The Sierra Nevada Framework was first put in place in 2000 during the end of President Bill Clinton’s administration and placed added restrictions on logging and other uses on the area’s public forests. Under President George W. Bush, the Forest Service amended the plan in 2004 and increased the amount of logging allowed and the size of allowable trees for cutting from 20 to 30 inches in diameter.
 
The Oregon-based Pacific Rivers Council sued the Forest Service over the changes, alleging the failure to take fish habitat into account. A separate lawsuit filed by conservation group Sierra Forest Legacy in 2004 also sought to overturn the amendments and successfully forced some changes to the framework.
 
Buckley stated that the 2004 amendments to the framework were due to political pressure and “primarily benefited the livestock industry and timber industry.”
 
“Those heavily-subsidized industries don’t need favoritism from public agencies,” he stated
 
It remains to be seen exactly how last week’s decision could affect ongoing or future timber projects in the Stanislaus National Forest. Forest spokes-man Jerry Snyder said on Monday that forest officials won’t know the effects until details are worked out in the circuit court.
 
Chris Fressell, a staff scientist for the Pacific Rivers Council, reiterated that point on Monday. Fressell said if the Forest Service doesn’t appeal the decision to the U.S. Supreme Court, two options remain. The two parties can argue in court about how the lower court should decide on injunctive relief, or they can cooperate to settle the issues in the framework plan, he said.
 
Fressell said they prefer the latter idea, as he said the organization is not looking for a “systematic stoppage” of all work in the national forests.
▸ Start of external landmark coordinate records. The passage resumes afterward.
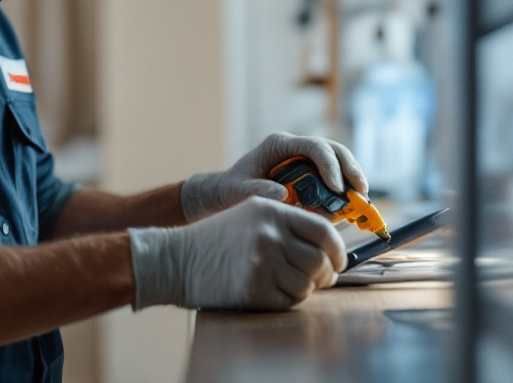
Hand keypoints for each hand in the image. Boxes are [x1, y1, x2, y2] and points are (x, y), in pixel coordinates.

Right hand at [128, 197, 346, 309]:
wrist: (175, 259)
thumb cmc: (215, 239)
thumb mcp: (250, 214)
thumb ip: (287, 222)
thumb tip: (329, 244)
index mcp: (271, 210)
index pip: (324, 230)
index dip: (337, 250)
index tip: (338, 260)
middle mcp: (269, 233)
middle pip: (320, 261)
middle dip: (325, 274)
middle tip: (318, 279)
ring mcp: (262, 262)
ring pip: (307, 284)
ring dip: (303, 289)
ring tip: (286, 284)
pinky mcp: (253, 289)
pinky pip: (289, 301)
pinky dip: (286, 301)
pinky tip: (270, 292)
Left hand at [179, 132, 366, 221]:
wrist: (227, 192)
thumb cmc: (232, 189)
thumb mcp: (240, 191)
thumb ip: (258, 191)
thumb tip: (282, 194)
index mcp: (279, 144)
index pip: (313, 146)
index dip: (329, 164)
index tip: (336, 187)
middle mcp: (295, 148)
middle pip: (332, 149)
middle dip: (349, 168)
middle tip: (360, 191)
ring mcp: (304, 159)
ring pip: (338, 160)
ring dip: (353, 177)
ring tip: (362, 199)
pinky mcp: (310, 174)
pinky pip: (334, 176)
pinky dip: (345, 189)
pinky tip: (352, 206)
They want to find an approach that can keep their concerns about fish and water quality in the planning process, Fressell said.
 
“What we want is a settlement that actually works for the Forest Service,” he said.
 
Mike Albrecht, a director with TuCARE, a Twain Harte organization that represents forest logging and cattle-grazing business interests, said on Tuesday that it’s still “unclear” what the ruling will mean for the local industries, as the involved parties are still working details out.
 
However, Albrecht said it’s “really disappointing” that judges like those on the Ninth Circuit “continue to rule against good forest management and good practices.”
 
Albrecht, who also co-owns logging company Sierra Resources Management, said companies continue to improve their harvesting practices with more concern for environmental conservation, something he said judicial officials don’t consider in rulings like these.
 
“We’re at the point where enough’s enough,” he said. “Come out here, Ninth Circuit Court, and see what we’re doing.”